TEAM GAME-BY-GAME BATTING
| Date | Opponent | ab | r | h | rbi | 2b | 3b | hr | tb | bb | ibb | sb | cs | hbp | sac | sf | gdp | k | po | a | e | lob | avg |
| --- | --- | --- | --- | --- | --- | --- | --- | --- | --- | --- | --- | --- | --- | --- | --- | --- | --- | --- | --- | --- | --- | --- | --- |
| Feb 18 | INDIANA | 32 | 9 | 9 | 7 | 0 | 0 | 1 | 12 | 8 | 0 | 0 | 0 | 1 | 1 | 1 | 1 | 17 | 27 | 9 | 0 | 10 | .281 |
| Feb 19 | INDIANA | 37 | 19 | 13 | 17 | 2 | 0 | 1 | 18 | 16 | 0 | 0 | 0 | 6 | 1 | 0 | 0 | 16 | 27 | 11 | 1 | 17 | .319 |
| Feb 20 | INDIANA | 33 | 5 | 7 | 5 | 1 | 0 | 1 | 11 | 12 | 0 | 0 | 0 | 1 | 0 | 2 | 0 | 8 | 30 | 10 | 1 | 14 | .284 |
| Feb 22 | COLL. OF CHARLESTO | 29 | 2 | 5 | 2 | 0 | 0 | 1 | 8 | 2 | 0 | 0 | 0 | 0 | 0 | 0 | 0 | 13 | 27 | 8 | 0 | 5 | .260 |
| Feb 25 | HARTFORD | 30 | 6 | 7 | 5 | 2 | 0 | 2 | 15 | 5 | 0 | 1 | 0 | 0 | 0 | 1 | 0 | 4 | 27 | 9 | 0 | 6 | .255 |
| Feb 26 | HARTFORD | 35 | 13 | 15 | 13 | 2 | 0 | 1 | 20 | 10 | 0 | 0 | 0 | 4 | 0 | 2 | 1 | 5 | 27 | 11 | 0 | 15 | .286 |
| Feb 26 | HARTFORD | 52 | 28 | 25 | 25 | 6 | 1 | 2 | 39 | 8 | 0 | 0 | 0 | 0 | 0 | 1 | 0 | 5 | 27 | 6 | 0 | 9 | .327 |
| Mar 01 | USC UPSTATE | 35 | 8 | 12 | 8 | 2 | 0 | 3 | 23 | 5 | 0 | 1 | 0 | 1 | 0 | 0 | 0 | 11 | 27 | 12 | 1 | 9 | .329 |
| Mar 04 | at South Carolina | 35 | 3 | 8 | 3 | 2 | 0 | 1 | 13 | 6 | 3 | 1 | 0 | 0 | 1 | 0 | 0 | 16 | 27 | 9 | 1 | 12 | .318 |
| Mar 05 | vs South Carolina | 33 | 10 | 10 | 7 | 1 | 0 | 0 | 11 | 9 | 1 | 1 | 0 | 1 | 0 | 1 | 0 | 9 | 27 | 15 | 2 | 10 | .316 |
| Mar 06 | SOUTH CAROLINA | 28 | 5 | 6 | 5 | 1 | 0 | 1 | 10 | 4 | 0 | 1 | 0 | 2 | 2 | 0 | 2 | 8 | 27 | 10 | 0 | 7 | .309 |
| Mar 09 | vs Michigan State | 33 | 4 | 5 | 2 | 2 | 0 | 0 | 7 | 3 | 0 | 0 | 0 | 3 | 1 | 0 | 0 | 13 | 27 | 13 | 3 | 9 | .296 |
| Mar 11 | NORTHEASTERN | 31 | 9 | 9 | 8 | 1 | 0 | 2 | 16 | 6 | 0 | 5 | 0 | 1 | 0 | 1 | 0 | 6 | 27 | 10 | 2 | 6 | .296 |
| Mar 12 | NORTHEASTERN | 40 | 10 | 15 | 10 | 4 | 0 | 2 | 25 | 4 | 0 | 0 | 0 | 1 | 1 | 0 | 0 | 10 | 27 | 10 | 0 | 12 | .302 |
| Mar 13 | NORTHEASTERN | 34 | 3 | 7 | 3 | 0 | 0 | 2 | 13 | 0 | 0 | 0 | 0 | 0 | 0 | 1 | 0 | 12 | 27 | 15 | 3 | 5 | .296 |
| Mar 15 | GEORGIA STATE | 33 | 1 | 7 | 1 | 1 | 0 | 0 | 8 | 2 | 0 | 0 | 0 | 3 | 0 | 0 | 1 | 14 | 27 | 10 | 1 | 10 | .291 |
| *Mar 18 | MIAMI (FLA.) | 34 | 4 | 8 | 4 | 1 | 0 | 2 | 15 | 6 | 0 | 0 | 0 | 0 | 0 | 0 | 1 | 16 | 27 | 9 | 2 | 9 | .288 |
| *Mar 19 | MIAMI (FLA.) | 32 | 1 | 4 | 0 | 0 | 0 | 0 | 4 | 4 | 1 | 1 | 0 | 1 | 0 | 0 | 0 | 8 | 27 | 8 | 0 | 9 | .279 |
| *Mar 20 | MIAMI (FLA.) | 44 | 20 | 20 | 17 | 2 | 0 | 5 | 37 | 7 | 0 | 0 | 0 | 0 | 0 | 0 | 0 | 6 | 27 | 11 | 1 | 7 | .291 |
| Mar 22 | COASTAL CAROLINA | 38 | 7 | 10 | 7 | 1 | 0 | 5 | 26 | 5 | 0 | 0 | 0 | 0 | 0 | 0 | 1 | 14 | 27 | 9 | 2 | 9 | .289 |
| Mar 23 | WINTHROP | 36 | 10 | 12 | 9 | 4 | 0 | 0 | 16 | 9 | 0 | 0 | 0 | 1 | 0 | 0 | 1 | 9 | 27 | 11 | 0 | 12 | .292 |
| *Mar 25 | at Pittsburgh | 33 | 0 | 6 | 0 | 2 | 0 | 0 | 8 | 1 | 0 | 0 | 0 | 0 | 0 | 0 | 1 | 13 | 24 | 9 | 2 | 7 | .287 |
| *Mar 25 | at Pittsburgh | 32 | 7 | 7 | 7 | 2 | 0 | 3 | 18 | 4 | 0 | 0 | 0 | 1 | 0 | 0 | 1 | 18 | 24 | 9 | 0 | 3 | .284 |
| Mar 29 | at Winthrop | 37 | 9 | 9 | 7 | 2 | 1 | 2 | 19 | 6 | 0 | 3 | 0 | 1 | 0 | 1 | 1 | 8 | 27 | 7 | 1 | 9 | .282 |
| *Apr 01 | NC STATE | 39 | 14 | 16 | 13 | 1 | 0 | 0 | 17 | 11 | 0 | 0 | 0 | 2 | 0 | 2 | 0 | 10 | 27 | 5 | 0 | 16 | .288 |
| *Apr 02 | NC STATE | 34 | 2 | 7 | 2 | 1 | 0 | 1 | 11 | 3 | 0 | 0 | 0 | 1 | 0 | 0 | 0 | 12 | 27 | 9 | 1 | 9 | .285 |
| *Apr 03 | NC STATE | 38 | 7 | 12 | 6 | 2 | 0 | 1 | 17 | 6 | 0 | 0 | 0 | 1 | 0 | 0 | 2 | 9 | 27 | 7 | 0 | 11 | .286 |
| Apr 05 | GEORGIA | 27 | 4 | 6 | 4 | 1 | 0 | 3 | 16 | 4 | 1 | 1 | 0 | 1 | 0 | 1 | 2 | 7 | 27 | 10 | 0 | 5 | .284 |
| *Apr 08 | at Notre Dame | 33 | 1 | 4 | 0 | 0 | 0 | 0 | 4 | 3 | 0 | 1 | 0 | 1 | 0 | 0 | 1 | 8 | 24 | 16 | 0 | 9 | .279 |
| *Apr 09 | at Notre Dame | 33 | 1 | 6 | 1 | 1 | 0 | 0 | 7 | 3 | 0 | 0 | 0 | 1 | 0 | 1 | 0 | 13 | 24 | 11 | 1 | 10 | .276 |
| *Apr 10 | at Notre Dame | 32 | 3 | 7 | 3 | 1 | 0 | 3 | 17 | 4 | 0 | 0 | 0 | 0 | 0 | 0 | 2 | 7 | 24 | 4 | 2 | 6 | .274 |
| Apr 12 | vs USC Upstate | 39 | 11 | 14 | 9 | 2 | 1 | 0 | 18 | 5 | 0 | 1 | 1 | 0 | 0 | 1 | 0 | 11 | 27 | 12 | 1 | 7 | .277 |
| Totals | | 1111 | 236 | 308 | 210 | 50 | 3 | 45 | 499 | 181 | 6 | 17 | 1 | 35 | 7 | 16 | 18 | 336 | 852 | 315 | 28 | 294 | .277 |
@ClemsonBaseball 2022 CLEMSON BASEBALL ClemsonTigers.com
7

EXERCISE DETAILS:
The required answer is the run of lines above, starting at the line with "2 | 9 | .288 |" and ending at the line with "1 | 9 | .282 |", reproduced exactly with both ends.

RESPONSE TO THE TASK:
| *Mar 18 | MIAMI (FLA.) | 34 | 4 | 8 | 4 | 1 | 0 | 2 | 15 | 6 | 0 | 0 | 0 | 0 | 0 | 0 | 1 | 16 | 27 | 9 | 2 | 9 | .288 |
| *Mar 19 | MIAMI (FLA.) | 32 | 1 | 4 | 0 | 0 | 0 | 0 | 4 | 4 | 1 | 1 | 0 | 1 | 0 | 0 | 0 | 8 | 27 | 8 | 0 | 9 | .279 |
| *Mar 20 | MIAMI (FLA.) | 44 | 20 | 20 | 17 | 2 | 0 | 5 | 37 | 7 | 0 | 0 | 0 | 0 | 0 | 0 | 0 | 6 | 27 | 11 | 1 | 7 | .291 |
| Mar 22 | COASTAL CAROLINA | 38 | 7 | 10 | 7 | 1 | 0 | 5 | 26 | 5 | 0 | 0 | 0 | 0 | 0 | 0 | 1 | 14 | 27 | 9 | 2 | 9 | .289 |
| Mar 23 | WINTHROP | 36 | 10 | 12 | 9 | 4 | 0 | 0 | 16 | 9 | 0 | 0 | 0 | 1 | 0 | 0 | 1 | 9 | 27 | 11 | 0 | 12 | .292 |
| *Mar 25 | at Pittsburgh | 33 | 0 | 6 | 0 | 2 | 0 | 0 | 8 | 1 | 0 | 0 | 0 | 0 | 0 | 0 | 1 | 13 | 24 | 9 | 2 | 7 | .287 |
| *Mar 25 | at Pittsburgh | 32 | 7 | 7 | 7 | 2 | 0 | 3 | 18 | 4 | 0 | 0 | 0 | 1 | 0 | 0 | 1 | 18 | 24 | 9 | 0 | 3 | .284 |
| Mar 29 | at Winthrop | 37 | 9 | 9 | 7 | 2 | 1 | 2 | 19 | 6 | 0 | 3 | 0 | 1 | 0 | 1 | 1 | 8 | 27 | 7 | 1 | 9 | .282 |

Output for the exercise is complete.